After years of posturing and months of increasing tensions around the Korean peninsula, North Korea indicated on Wednesday that they may be willing to budge on their policy of continued nuclear weapons development under U.S. and international sanctions.

In an interview for Indian television station WION, North Korea’s ambassador to India, Kye Chun Yong, indicated that North Korea’s Supreme Leader “is willing to talk” about the possibility of declaring a moratorium on any further nuclear weapons or ballistic missile tests, though there are, of course, some serious caveats to Kim’s apparent change of heart.

“Under certain circumstances, we are willing to talk in terms of the freezing of nuclear testing and missile testing,” Kye Chun Yong said during the interview.

The ambassador went on to claim that the North Korean government is prepared to commence talks with the United States at any time, though he noted that their willingness to meet does not mean they’re willing to meet any of Washington’s “preconditions” for such a negotiation.  As is in keeping with North Korea’s foreign policy standard, Kye instead demanded the United States meet their requirements in order to facilitate the meeting.

“If our demands is met [sic], we can negotiate in terms of the moratorium of such [programs] as weapons testing,” the diplomat said.

The primary demand Kye indicated North Korea would require in order to commence negotiations is an immediate cessation of any further joint military drills conducted with South Korea in the region.  Kim Jong Un’s North Korean regime has repeatedly criticized the large-scale military drills the United States, South Korea, and often Japan participate in near the North Korean border, accusing them of being rehearsals for an invasion.

The United States has repeatedly disputed those claims, indicating that the exercises are defensive in nature, intended to prepare for the possibility of a North Korean invasion, as well as to serve as a strategic deterrent for North Korean aggression.  The United States maintains a military population that exceeds 28,000 troops in South Korea, with more stationed in nearby Japan.  The Korean peninsula has also seen at least one, but sometimes two, American carrier strike groups patrolling the waters of the Sea of Japan amid heightened tensions over North Korean missile tests and threats of preemptive strikes.

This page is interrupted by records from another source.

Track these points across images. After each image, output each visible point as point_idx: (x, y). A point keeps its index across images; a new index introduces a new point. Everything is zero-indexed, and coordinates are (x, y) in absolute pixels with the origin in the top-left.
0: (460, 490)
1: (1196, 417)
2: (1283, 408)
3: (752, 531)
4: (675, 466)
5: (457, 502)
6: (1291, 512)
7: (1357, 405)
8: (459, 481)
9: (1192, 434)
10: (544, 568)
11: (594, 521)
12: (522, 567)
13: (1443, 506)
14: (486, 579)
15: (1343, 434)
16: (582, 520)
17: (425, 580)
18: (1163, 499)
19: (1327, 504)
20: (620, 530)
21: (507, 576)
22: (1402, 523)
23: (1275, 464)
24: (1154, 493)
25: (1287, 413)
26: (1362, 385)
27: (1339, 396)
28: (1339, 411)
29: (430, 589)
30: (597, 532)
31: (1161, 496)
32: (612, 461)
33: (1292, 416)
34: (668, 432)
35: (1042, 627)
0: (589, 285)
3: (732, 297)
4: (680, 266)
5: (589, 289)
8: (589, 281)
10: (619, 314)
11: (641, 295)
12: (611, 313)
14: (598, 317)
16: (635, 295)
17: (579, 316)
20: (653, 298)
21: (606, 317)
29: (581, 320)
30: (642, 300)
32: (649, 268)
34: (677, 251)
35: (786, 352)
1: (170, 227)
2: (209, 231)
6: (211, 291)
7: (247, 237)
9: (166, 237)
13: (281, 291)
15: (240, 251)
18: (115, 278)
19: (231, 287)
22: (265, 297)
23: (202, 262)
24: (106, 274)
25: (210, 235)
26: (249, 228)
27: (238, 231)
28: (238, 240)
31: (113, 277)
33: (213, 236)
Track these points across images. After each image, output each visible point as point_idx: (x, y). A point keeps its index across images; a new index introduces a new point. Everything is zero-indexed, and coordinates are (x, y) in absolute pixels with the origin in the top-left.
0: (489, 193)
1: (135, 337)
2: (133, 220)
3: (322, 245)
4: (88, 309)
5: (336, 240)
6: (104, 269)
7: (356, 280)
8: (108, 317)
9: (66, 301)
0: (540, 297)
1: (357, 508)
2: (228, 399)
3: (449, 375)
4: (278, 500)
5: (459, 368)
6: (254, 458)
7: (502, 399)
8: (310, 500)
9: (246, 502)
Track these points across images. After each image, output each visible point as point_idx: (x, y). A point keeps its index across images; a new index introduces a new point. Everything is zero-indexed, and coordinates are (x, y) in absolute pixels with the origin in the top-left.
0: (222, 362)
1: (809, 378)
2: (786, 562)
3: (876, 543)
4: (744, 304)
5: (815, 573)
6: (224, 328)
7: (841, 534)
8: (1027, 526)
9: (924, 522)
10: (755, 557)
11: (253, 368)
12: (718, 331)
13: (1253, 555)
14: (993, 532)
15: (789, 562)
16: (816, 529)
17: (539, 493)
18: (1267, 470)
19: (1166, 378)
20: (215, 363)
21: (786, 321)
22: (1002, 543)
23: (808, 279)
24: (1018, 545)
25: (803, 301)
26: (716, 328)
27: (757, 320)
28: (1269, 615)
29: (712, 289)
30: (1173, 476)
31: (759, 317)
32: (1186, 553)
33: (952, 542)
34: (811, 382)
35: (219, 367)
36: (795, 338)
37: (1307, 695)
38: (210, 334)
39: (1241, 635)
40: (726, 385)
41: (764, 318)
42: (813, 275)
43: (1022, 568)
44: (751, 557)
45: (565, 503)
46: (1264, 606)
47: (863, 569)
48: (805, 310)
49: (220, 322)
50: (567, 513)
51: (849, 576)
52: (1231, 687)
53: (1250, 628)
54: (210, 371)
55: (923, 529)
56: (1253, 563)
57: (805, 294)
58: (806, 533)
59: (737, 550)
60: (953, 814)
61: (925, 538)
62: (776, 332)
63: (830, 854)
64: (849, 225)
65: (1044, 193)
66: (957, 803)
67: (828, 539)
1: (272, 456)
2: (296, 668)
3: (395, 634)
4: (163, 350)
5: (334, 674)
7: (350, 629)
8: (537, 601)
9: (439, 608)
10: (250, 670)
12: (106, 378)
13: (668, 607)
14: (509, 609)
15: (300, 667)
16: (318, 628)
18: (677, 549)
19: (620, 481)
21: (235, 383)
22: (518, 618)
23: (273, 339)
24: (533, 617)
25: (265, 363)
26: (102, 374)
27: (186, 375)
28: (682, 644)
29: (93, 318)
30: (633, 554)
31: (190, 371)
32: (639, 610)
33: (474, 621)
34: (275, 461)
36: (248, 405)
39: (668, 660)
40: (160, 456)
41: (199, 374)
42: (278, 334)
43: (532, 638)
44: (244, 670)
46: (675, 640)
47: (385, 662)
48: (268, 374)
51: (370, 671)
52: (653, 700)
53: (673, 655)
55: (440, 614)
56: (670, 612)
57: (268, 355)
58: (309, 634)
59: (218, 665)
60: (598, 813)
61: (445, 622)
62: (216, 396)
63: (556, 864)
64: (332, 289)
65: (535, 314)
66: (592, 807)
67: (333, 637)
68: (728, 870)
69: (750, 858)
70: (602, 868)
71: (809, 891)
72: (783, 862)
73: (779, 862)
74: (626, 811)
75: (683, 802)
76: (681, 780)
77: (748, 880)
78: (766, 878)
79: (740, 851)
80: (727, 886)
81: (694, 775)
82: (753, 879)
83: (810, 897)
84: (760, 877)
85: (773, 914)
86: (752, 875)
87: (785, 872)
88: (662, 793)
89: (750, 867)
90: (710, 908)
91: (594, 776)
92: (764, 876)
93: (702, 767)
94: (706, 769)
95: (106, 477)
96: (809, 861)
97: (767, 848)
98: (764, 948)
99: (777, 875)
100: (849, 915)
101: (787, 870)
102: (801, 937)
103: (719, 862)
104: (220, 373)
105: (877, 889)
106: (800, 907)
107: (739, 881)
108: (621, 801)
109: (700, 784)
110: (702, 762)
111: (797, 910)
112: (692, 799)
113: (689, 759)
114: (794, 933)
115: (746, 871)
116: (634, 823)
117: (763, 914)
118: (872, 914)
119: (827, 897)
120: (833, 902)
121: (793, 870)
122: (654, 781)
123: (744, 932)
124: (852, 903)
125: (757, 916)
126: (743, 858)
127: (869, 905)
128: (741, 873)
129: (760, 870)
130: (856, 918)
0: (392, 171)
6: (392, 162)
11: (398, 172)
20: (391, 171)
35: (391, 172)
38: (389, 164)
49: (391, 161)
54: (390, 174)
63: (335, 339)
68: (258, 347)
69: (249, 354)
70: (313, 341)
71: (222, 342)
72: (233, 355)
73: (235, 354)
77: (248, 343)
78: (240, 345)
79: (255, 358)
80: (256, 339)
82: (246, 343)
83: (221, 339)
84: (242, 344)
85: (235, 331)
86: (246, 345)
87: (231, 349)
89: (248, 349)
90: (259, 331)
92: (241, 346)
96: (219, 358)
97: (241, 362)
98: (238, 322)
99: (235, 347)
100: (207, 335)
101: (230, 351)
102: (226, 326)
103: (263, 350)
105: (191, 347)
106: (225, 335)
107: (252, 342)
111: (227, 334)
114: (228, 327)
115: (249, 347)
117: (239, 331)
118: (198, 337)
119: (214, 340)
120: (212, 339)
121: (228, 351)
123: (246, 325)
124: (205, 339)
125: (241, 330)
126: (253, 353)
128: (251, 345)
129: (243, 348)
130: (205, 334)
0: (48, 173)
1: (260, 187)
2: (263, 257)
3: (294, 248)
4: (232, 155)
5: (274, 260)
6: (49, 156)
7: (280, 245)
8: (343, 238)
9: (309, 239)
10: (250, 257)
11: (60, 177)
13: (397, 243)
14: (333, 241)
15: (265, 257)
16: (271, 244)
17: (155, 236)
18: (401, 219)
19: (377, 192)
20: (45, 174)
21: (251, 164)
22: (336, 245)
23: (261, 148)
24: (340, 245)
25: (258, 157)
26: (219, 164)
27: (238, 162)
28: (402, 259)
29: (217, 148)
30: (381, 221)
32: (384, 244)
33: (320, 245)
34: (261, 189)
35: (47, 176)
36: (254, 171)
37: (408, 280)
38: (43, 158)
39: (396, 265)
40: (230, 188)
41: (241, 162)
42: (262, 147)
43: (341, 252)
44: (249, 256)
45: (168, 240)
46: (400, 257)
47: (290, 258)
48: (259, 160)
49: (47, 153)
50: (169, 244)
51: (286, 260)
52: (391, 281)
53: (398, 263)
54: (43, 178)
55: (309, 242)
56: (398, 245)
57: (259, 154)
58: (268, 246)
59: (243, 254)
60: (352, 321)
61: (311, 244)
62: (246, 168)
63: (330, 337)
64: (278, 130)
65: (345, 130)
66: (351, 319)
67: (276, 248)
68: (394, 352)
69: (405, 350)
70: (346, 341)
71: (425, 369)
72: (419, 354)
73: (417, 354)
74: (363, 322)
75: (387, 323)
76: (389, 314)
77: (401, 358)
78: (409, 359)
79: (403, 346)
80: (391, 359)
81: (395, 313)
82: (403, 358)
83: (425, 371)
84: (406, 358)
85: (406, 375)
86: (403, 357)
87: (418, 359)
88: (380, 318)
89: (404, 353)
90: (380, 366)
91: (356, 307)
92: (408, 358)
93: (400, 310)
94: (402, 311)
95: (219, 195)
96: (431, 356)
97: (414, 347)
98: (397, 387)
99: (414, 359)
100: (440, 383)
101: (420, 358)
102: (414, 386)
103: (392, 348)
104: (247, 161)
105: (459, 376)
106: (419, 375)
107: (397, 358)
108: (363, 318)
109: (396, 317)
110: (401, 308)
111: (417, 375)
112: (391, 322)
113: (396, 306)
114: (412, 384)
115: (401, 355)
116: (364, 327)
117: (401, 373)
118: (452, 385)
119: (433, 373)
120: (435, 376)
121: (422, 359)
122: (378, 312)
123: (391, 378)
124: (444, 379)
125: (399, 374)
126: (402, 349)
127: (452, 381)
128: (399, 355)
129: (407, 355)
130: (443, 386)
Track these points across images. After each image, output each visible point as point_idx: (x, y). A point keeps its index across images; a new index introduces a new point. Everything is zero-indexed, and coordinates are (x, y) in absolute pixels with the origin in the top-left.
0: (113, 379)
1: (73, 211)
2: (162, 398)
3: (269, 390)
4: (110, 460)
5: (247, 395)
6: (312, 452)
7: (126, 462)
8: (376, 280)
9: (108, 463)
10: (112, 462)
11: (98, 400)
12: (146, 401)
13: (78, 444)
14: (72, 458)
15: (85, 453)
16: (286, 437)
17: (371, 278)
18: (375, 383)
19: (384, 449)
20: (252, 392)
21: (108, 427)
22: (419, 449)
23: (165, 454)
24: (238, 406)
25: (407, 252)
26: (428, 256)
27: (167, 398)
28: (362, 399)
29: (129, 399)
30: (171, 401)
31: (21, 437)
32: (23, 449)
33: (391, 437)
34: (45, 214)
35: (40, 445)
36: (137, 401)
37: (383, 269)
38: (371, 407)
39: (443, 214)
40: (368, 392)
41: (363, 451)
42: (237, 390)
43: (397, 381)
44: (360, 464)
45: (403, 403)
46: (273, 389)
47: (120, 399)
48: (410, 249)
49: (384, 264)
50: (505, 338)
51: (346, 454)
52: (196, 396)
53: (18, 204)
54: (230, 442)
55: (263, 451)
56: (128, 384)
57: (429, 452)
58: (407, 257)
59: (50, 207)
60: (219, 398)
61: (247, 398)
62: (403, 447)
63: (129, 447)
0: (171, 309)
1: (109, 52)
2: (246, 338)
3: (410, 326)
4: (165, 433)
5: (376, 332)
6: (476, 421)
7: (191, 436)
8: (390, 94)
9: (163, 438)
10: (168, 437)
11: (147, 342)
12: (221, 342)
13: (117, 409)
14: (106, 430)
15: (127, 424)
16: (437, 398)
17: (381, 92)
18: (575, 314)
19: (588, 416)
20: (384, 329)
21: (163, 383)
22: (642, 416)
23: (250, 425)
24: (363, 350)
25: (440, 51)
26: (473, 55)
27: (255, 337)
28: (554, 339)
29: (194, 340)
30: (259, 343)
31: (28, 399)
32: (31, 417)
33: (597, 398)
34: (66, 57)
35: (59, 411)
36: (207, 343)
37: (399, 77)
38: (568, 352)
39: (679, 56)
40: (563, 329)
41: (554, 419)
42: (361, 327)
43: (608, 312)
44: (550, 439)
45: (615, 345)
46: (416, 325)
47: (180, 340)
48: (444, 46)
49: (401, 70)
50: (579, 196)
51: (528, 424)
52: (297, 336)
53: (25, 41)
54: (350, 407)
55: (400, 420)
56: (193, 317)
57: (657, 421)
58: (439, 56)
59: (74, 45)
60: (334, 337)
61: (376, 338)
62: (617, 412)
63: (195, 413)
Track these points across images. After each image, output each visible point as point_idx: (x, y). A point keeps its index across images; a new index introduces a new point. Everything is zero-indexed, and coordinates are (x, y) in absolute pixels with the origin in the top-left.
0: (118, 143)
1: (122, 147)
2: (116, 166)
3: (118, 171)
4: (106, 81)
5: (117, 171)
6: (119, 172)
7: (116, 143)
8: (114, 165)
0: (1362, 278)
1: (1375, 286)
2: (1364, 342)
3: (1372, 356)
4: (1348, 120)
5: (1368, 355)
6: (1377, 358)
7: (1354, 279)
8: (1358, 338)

This revelation came on the same day American Secretary of State Rex Tillerson and Secretary of Defense James Mattis both participated in high-level talks with Chinese officials intended to pressure China into increasing economic and diplomatic pressure on the reclusive state.  China accounts for a whopping ninety percent of North Korea’s import and export market, as well as serving as their only military ally.

Although President Trump has taken a diplomatic tone regarding China’s efforts to pursue a denuclearized North Korea in recent weeks, many have been critical of China’s apparent unwillingness to fully implement economic sanctions they have already agreed to, as well as their continued resistance to increasing the role they’re willing to play in the effort.

“We reiterated to China that they have a diplomatic responsibility to exert much greater economic and diplomatic pressure on the regime if they want to prevent further escalation in the region,” Tillerson said in a press conference on Wednesday.